* _SUPPLIED DATA_
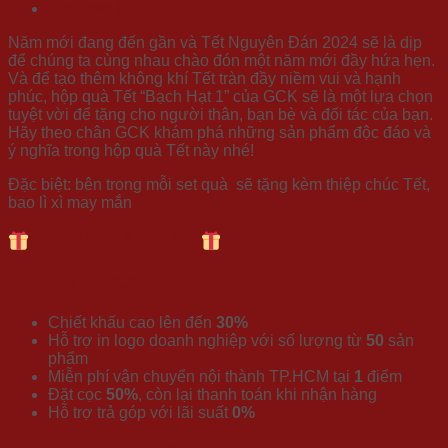
Reviews (0)
Năm mới đang đến gần và Tết Nguyên Đán 2024 sẽ là dịp
để chúng ta cùng nhau chào đón một năm mới đầy hứa hẹn.
Và để tạo thêm không khí Tết tràn đầy niềm vui và hạnh
phúc, hộp quà Tết “Bạch Hạt 1” của GCK sẽ là một lựa chọn
tuyệt vời để tặng cho người thân, bạn bè và đối tác của bạn.
Hãy theo chân GCK khám phá những sản phẩm độc đáo và
ý nghĩa trong hộp quà Tết này nhé!
Đặc biệt: bên trong mỗi set quà sẽ tặng kèm thiệp chúc Tết,
bao lì xì may mắn
ƯU ĐÃI HẤP DẪN
Duy nhất tại GCK:
Chiết khấu cao lên đến
30%
Hỗ trợ in logo doanh nghiệp với số lượng từ
50
sản
phẩm
Miễn phí vận chuyển nội thành TP.HCM tại
1
điểm
Đặt cọc
50%
, còn lại thanh toán khi nhận hàng
Hỗ trợ trả góp với lãi suất
0%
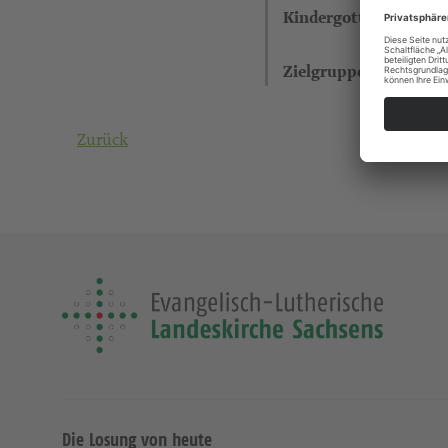
Kindergottesdienst
Zielgruppe
Zurück
Die Losung von heute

* _WHAT IS BEING ASKED_
What is needed is every line of the records that contains the word "trong".

* _SOLUTION FOR THIS EXERCISE_
ý nghĩa trong hộp quà Tết này nhé!
Đặc biệt: bên trong mỗi set quà sẽ tặng kèm thiệp chúc Tết,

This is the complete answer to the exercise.